Extracted data entries
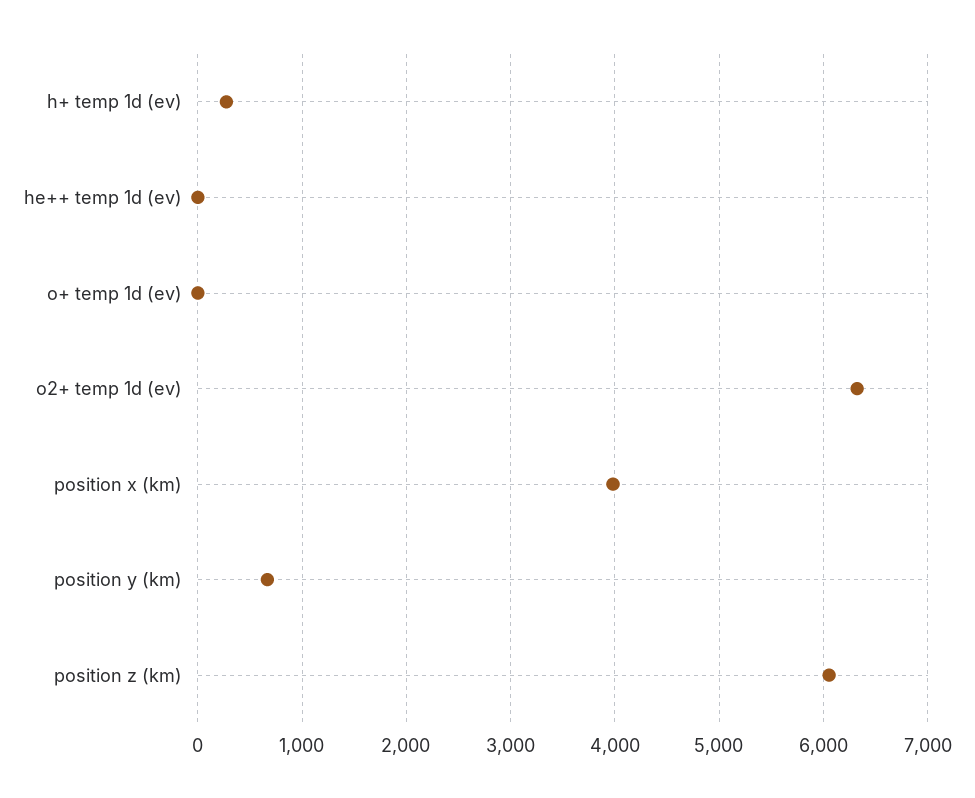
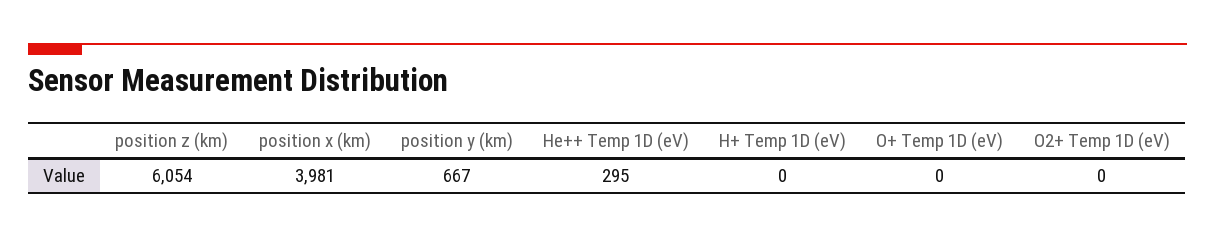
  {
-   "h+ temp 1d (ev)": 300,
+   "h+ temp 1d (ev)": 0,
-   "he++ temp 1d (ev)": 0,
+   "he++ temp 1d (ev)": 295,
    "o+ temp 1d (ev)": 0,
-   "o2+ temp 1d (ev)": 6300,
+   "o2+ temp 1d (ev)": 0,
    "position x (km)": 3981,
    "position y (km)": 667,
    "position z (km)": 6054
  }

Required work – All of the lines above should be retyped precisely, apart from the pictures.

Exercise output –
  {
-   "h+ temp 1d (ev)": 300,
+   "h+ temp 1d (ev)": 0,
-   "he++ temp 1d (ev)": 0,
+   "he++ temp 1d (ev)": 295,
    "o+ temp 1d (ev)": 0,
-   "o2+ temp 1d (ev)": 6300,
+   "o2+ temp 1d (ev)": 0,
    "position x (km)": 3981,
    "position y (km)": 667,
    "position z (km)": 6054
  }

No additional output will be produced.